Aditional considerations

Before implementing a migration mechanism consider whether it is truly necessary, because proper development requires some time (it won´t be implemented in an afternoon…) and a lot of testing. You have to be very sure it works properly before trying it out with real data.

The most dangerous migration is the migration of values because it can break down the system if the values get corrupted. You can provide mechanisms to rollback the operation or to invalidate the migrated keys, but they will have additional performance costs, as the access will be redirected to the DB for each invalidated key.
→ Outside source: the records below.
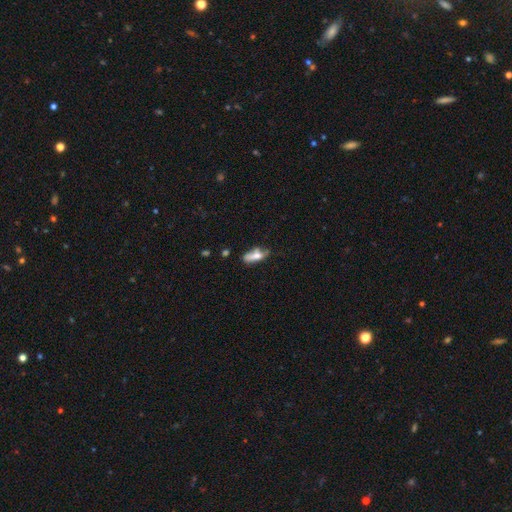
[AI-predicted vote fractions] Smooth or featured?
  - smooth: 56% *
  - featured or disk: 35%
  - star or artifact: 9%
How rounded?
  - in between: 62% *
  - cigar-shaped: 34%
  - round: 4%
Merging?
  - none: 37% *
  - minor disturbance: 26%
  - merger: 19%
  - major disturbance: 18%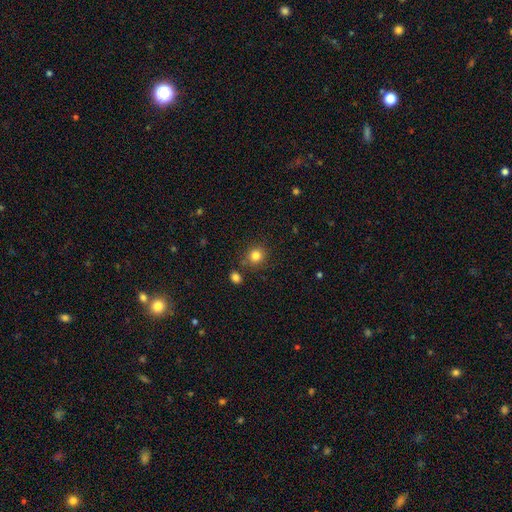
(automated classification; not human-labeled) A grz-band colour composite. It shows a smooth galaxy with no disk features (83%) that is round (86%). Merging: none (80%).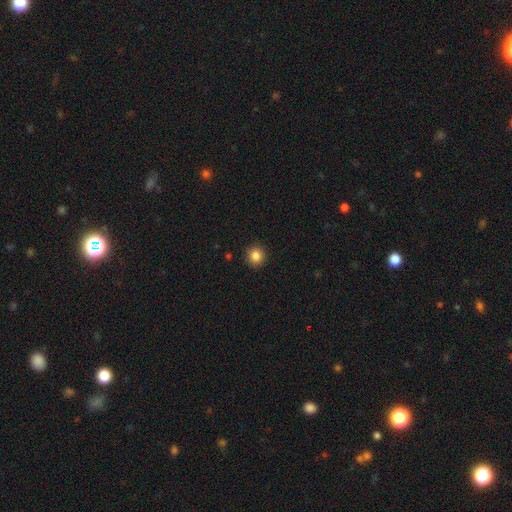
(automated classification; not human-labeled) This appears to be a smooth galaxy with no disk features (85%) that is round (91%). Merging: none (92%).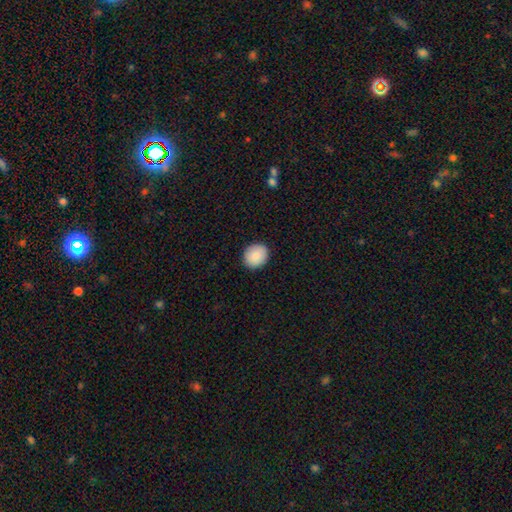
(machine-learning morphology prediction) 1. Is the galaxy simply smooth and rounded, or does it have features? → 87% smooth, 7% star or artifact, 5% featured or disk.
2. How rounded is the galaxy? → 77% round, 22% in between, 1% cigar-shaped.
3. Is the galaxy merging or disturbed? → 91% none, 7% minor disturbance, 2% major disturbance, 1% merger.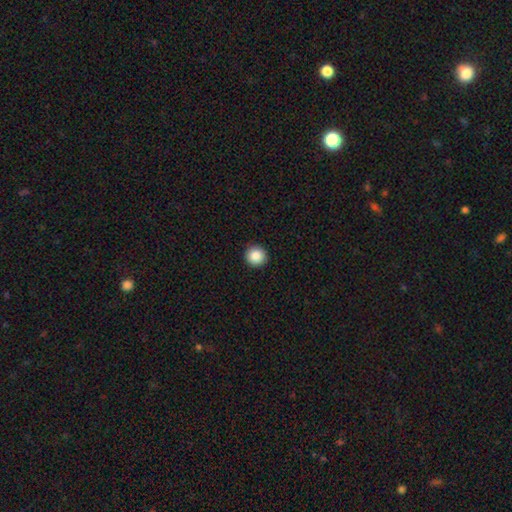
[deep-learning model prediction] A smooth galaxy with no disk features (87%) that is round (95%). Merging: none (93%).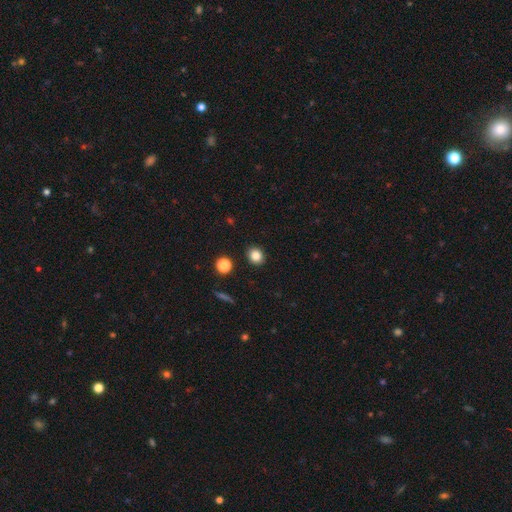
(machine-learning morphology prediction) Q: Smooth or featured?
A: smooth (84%); runner-up: star or artifact (11%)
Q: How rounded?
A: round (69%); runner-up: in between (30%)
Q: Merging?
A: none (90%); runner-up: minor disturbance (6%)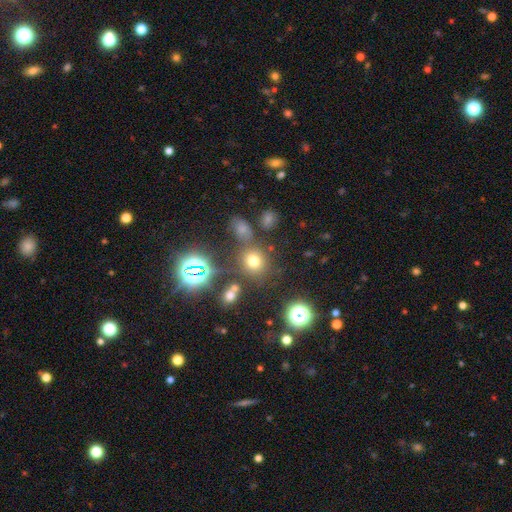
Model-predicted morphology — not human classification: Overall: star or artifact (55%; smooth 36%).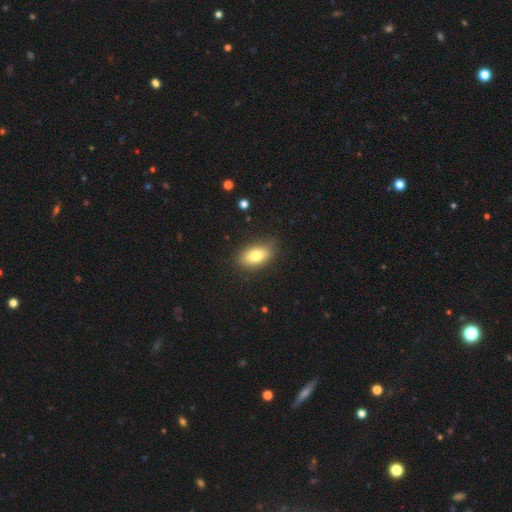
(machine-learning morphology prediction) smooth 80%, featured or disk 12%, star or artifact 8%. Down the decision tree: how rounded — in between (90%); merging — none (79%).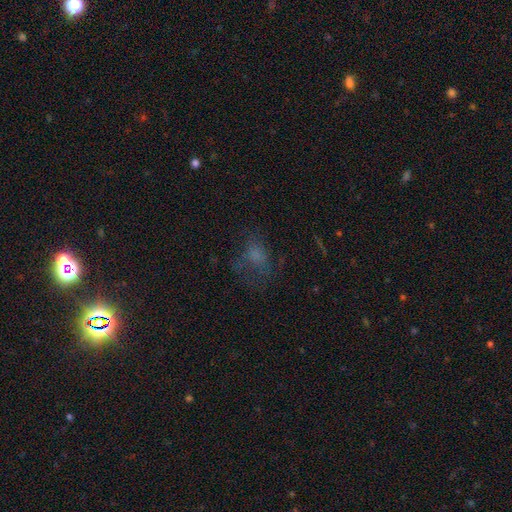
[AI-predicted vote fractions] This appears to be a smooth galaxy with no disk features (54%) that is in between round and cigar-shaped (63%). Merging: none (46%).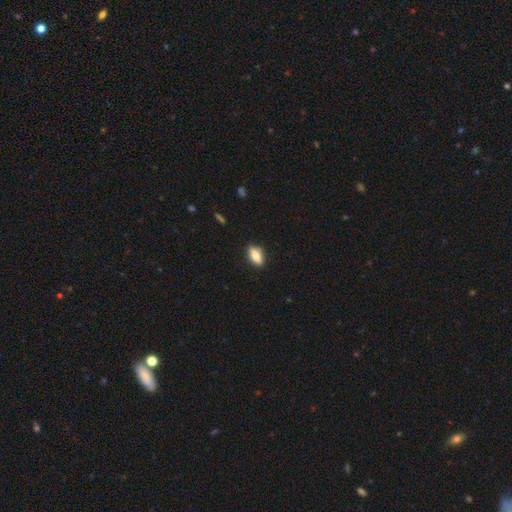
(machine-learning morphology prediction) Smooth or featured? Predicted: smooth (p=0.76). How rounded? Predicted: in between (p=0.82). Merging? Predicted: none (p=0.83).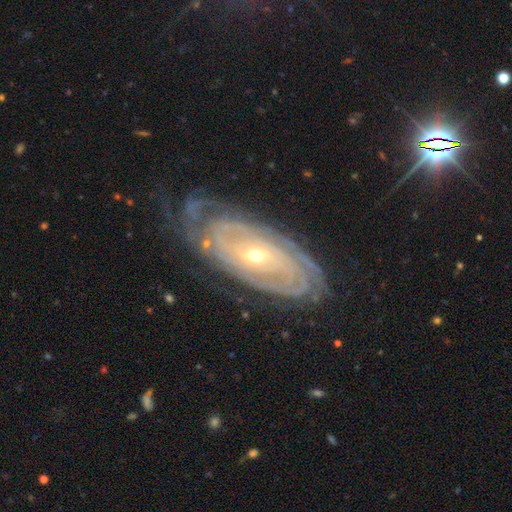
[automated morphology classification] A featured or disk galaxy (88%) with no bar (63%), tight (85%) spiral arms (96%) and a small central bulge (67%). Merging: none (74%).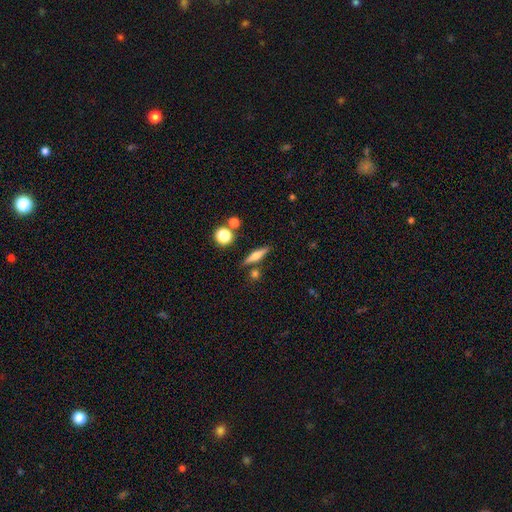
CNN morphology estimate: This appears to be a smooth galaxy with no disk features (51%) that is cigar-shaped (75%). Merging: none (81%).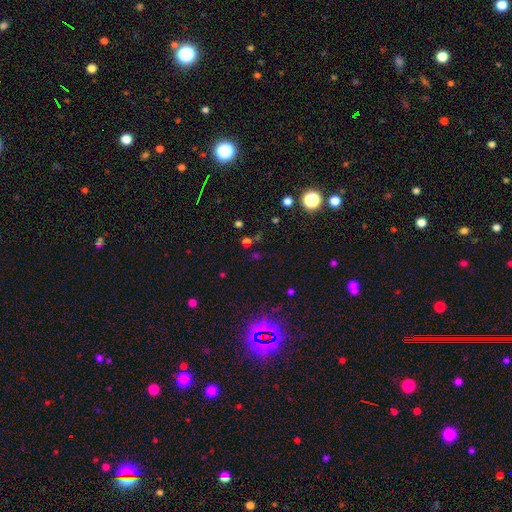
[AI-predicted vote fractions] Smooth or featured? Predicted: star or artifact (p=0.59).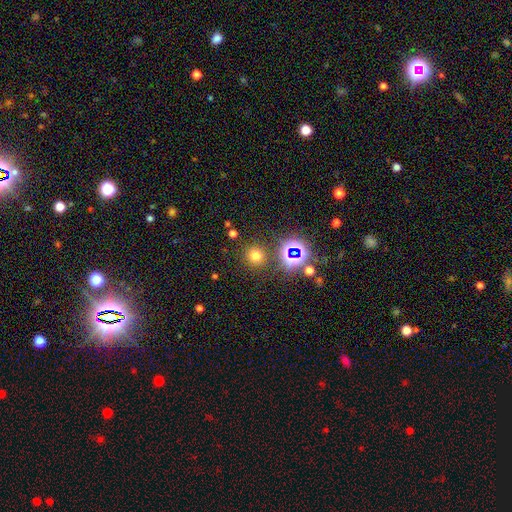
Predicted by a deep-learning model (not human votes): Morphology: type=smooth (65%); roundness=round (92%); merging=none (85%).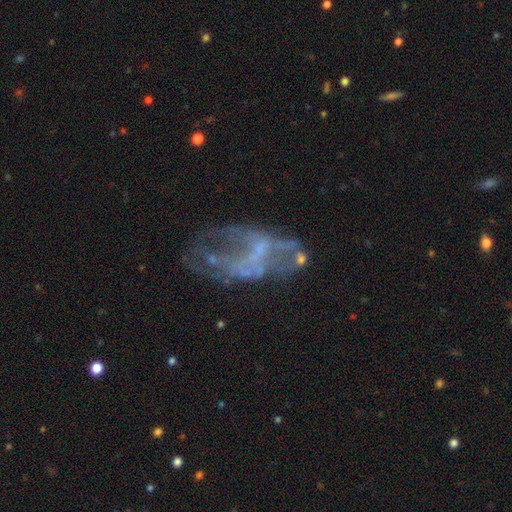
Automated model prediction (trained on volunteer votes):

If something goes wrong in the migration of keys, you can just rollback to the previous format and all the new keys will be automatically invalidated. But its important not to forget that the values associated with the old keys could already be invalid.

The good news is that if there are any problem they will show up very soon.

Implementing the procedure incorrectly isn’t the only risk. Accesses to memcache shouldn’t be increased unnecessarily.

Conclusion

As it has been described in this article it is possible to implement a general mechanism to migrate memcache data within a framework.

Migration from one server to another can be done automatically, being activated by configuration.

Migration of keys or values inside a server needs some coding outside the framework. Helper classes should be provided by the framework.
Migration of a bit set of data should be done progressively.